Schoonheid
Berlijn. De frontstad waar de Feindbeobachtung op z'n gunstigst kan plaatsvinden omdat de vijand er zich al in diverse gedaanten begint op te splitsen: de oorspronkelijke vijand en de door de oorspronkelijke vijand nieuw gecreëerde vijand, die van drüben, vice versa. Het is hier dat een ander, polariserend element in de wereld van vijanden en slachtoffers opduikt. Een element dat weliswaar al van meet af aan in Armando's werk aanwezig is geweest, maar dat in deze brieven uit Berlijn vaak expliciet aan de orde wordt gesteld. De waarnemer van een ethisch gebeuren hanteert esthetische categorieën om van zijn bevindingen kond te doen. Sterker nog, de ethische worsteling wordt tot een object van schoonheid, de worsteling wordt als zodanig gewaardeerd. Men zou dit als naïveteit kunnen uitleggen en, minder welwillend, als arrogantie en cynisme en dat is in het geval van Armando ook herhaaldelijk gebeurd.

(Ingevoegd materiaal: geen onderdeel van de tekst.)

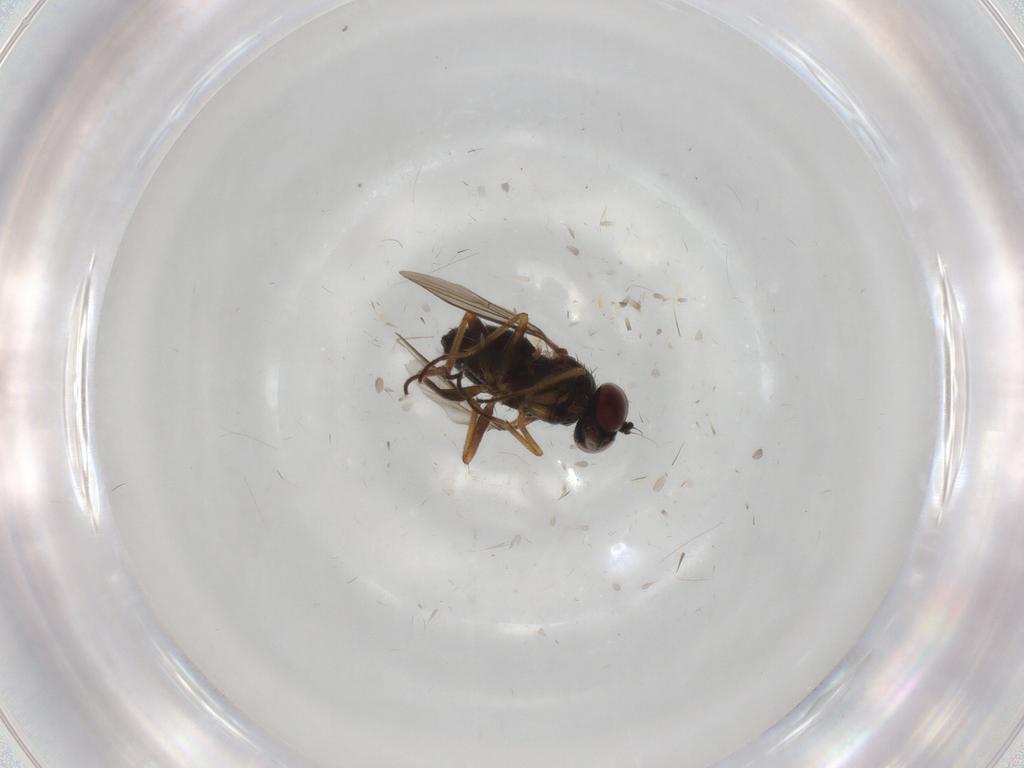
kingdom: Animalia
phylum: Arthropoda
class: Insecta
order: Diptera
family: Dolichopodidae
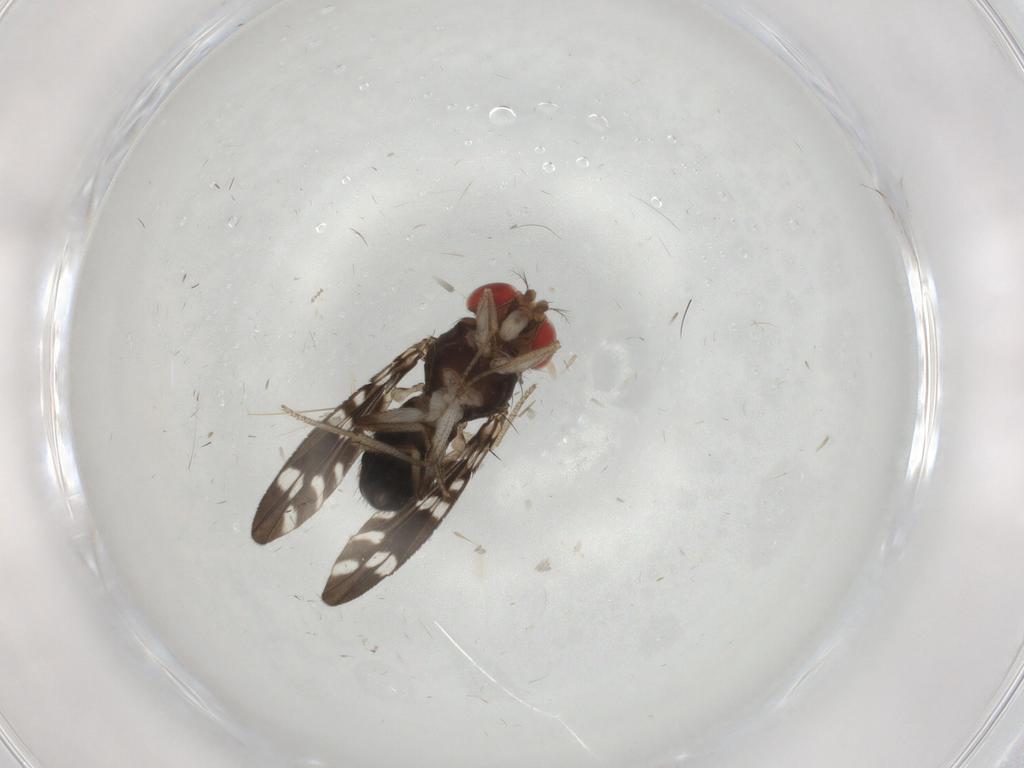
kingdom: Animalia
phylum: Arthropoda
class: Insecta
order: Diptera
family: Drosophilidae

Wie hem cynisme en arrogantie verwijten zullen zich gemakkelijk bij de constatering van onzuiverheid kunnen aansluiten. Ik heb de indruk dat men na Armando uit Berlijn geen poot meer heeft om op te staan. De dichter/prozaïst Armando, zo goed als de beeldend kunstenaar, plachten en plegen zich nogal eens hermetisch uit te drukken. Taal en teken zijn tot hun uiterste essentie teruggebracht, hetgeen in hoge mate de schoonheid en kennelijk niet altijd de duidelijkheid bevordert. ‘Schoonheid is niet pluis,’ spreekt men Armando dan vlot na. Hoe Armando deze uitspraak werkelijk bedoelt, legt hij in deze bundel in voor ieder begrijpelijke taal uit, zelfs begrijpelijk voor hen die niet weten wat de Rote Kapelle was.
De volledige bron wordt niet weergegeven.